┌─ Source document

By Charlotte Iggulden
Carroll Hall Shelby was a man of rare racing talent and vision, the like of which had not been seen before or since in the automotive industry.
He had the self-belief to approach Ford Motor Company with the idea of building a race car that would beat the seemingly unstoppable Corvette. Carroll Shelby cars, like the AC Cobra and Shelby Mustang, were a winning combination of speed, performance and handling. Even Ferrari was unseated.
Autoweek said he was “the only person to win Le Mans as a driver (with Aston Martin), a manufacturer (class victory with the Cobra Daytona coupe) and team owner (Ford’s GTs).”
With the potential to transform any car manufacturer’s image, Carroll Shelby was a legend in his own lifetime.
This is the story of a man whose hands turned anything mechanical into gold dust.
Carroll Shelby’s Early Life and Origins
Born on January 11, 1923, in Leesburg, Texas, Shelby’s automotive interest began at three or four years old. He was fascinated with anything that had speed, especially planes and cars.
After moving to Dallas, he rode his bike to nearby dirt tracks to watch races. While he did not compete, he attempted to outrun anyone in his 1934 Dodge and 1938 Willys.
When World War II began, he pursued his aviation interest but could not join the Airforce due to a heart problem. He suffered from health complications throughout his life but determined to fly, he became a staff sergeant pilot in December 1941.
After the war and now with a family, his entrepreneurial mindset led him to run a trucking business and chicken farm. When the farm failed, he turned to car racing.
Shelby’s Racing Success
1950s sports car supremacy belonged to Europe, where Ferrari, Jaguar, Aston Martin and Maserati manifested handling and power. Shelby tried building himself an automobile in 1950, also hot-rodding Jaguars and MGs, winning local races with a friend’s Cadillac-Allard in 1952-53.
In 1954, aged 29, he met John Wyer, Aston Martin’s team manager, who wanted exposure to sell their cars and a capable American to drive their DBR3 at Sebring.
Shelby won three national driver’s championships and in 1957 came first in nineteen consecutive races. Sports Illustrated named him ‘Driver of the Year” in 1956 and 1957. He won races for Ferrari before driving for Maserati and Aston Martin in Formula One.

└─
┌─ Dataset content

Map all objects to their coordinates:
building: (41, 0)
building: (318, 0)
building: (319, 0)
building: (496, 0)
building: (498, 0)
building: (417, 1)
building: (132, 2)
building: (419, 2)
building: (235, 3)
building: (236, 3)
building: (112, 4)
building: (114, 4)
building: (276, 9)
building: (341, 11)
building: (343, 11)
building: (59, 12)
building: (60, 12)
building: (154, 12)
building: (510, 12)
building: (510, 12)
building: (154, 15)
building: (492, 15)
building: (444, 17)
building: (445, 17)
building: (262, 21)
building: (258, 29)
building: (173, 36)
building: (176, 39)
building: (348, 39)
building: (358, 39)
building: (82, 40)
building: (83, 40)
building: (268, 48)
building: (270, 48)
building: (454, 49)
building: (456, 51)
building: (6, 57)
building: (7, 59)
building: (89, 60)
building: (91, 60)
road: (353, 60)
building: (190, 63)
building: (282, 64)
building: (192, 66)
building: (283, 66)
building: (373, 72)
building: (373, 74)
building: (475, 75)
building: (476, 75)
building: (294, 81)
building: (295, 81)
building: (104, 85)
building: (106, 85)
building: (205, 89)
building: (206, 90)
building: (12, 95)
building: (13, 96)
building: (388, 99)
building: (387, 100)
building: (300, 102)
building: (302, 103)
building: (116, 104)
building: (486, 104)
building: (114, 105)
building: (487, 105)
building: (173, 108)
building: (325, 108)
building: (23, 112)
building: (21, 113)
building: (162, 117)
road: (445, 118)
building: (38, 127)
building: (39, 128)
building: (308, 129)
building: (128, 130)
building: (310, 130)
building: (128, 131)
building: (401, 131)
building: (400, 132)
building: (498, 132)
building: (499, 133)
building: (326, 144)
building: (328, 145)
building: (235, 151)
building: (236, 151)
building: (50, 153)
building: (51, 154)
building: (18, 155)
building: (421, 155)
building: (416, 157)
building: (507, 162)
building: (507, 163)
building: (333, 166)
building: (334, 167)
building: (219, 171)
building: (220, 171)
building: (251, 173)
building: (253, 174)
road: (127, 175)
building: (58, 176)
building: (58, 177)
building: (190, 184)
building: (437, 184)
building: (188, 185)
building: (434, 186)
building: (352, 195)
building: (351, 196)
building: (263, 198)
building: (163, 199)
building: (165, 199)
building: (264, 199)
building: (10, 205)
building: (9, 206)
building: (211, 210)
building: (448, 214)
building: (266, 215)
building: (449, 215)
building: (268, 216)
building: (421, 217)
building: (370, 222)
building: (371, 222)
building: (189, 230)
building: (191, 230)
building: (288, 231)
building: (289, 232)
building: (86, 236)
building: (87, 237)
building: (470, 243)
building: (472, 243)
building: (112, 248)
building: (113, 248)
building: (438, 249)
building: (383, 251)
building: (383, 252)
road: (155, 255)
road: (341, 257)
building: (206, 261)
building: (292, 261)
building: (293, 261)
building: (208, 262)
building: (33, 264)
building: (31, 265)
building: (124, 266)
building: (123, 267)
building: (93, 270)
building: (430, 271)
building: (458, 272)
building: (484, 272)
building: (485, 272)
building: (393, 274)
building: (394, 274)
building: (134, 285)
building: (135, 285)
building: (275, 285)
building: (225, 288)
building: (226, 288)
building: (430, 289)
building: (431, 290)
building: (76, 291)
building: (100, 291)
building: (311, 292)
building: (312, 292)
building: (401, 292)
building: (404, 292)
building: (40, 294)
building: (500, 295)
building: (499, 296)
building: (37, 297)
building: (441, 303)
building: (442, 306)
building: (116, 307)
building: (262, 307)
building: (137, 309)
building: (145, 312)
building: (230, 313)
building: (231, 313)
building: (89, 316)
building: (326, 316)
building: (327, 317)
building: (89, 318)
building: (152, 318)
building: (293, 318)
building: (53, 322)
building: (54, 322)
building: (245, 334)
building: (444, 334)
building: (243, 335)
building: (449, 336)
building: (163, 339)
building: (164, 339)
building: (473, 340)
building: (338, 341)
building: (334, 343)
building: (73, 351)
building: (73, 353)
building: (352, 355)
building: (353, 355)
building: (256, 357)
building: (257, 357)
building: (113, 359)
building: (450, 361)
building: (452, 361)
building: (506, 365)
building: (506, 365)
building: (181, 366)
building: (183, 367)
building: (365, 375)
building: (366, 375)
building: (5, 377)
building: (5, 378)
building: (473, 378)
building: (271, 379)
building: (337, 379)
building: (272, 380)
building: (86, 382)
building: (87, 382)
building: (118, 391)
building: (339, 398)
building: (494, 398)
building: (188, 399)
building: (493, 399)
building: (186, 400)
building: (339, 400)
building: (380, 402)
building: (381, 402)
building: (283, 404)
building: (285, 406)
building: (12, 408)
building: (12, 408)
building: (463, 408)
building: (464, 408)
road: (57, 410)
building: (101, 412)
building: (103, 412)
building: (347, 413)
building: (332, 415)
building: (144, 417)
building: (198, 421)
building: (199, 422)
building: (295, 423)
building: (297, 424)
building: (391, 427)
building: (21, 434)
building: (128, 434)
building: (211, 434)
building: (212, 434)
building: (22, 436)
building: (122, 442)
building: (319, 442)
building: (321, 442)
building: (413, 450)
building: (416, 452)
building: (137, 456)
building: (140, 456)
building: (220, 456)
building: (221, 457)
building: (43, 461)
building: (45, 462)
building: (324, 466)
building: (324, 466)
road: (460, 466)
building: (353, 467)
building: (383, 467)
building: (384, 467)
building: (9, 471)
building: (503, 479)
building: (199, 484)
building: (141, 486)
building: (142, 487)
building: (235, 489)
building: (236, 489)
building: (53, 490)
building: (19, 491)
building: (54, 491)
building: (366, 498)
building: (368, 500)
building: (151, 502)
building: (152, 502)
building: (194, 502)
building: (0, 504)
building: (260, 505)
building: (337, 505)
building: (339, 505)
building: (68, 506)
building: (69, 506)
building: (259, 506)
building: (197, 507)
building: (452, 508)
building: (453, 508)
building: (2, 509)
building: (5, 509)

└─

Problems:
A. In the Carroll Shelby article, substitute "captivated" for "fascinated" and write out the passage starting at "This is the" and ending at "planes and cars.".
B. Resume the article on Carroll Shelby, picking up right after its final sentence.

Task-by-task outputs:
A.
This is the story of a man whose hands turned anything mechanical into gold dust.
Carroll Shelby’s Early Life and Origins
Born on January 11, 1923, in Leesburg, Texas, Shelby’s automotive interest began at three or four years old. He was captivated with anything that had speed, especially planes and cars.

B.
His “greatest thrill in racing” arrived when he and co-driver Roy Salvadori won the1959 24 Hours of Le Mans in a DBR1, helping Aston Martin win the prestigious World Manufacturers Championship.
Known for wearing his work overalls to the racetrack, they became his trademark.
While in Europe, Shelby realised America missed “a winning bet… the design and production of an all-purpose, all-American sports or grand touring car that you could drive to market and race during the weekend.”
Shelby never planned to stop racing until he found himself downing nitroglycerin pills for his heart condition while driving during his races. Knowing he had three children and dreamt of building his own car, he retired from active racing to found Shelby American in 1962.
The timing was perfect. The automotive industry was evolving into its golden age.
Before Shelby hot-rodded a small AC chassis with a Ford small-block, he wanted a Chevy engine. The SCCA racing rules allowed General Motors to build a lightweight Corvette with commissioned body. The 1959 Scaglietti Corvette was 180 kilograms lighter, with Ferrari style and reliable Chevrolet power. Fearing it might beat their star player, executives terminated the project.
During his racing career, Shelby worked with Dan Gurney, Ford, General Motors, and Oldsmobile, partnering with the latter on the Shelby Series 1 sports car. He also partly designed the 1964-67 Sunbeam Tiger.
Avoiding the heavily regulated 1970s, he collaborated with Lee Iacocca at Chrysler in 1981 on Dodge’s numerous ‘performance weapons,’ including the Shelby Charger and Omni. They defied bureaucracy with great handling, fuel efficiency, inter cooling, and turbocharging. In 1996 he created the 427 Cobra’s successor, the V10 Dodge Viper.
Shelby was impressed with the AC Ace from 1957-59 and knew AC Cars lost its Bristol engine. He asked if they would build a chassis in Thames Ditton, England, before shipping it to his workshop in California, where his engineers would install an American engine and transmission.
Wary of GM, Shelby found out that Ford was developing a little cast-iron block with 221 cubic inch displacement. Shelby’s idea coincided with their Total Performance ambition to win NASCAR, Indy car, sports and drag racing. Shelby requested Iacocca lend him $25,000 to build prototypes that would “blow the Corvette off.” Incredulous, Iacocca agreed. 90 days later, the Cobra appeared.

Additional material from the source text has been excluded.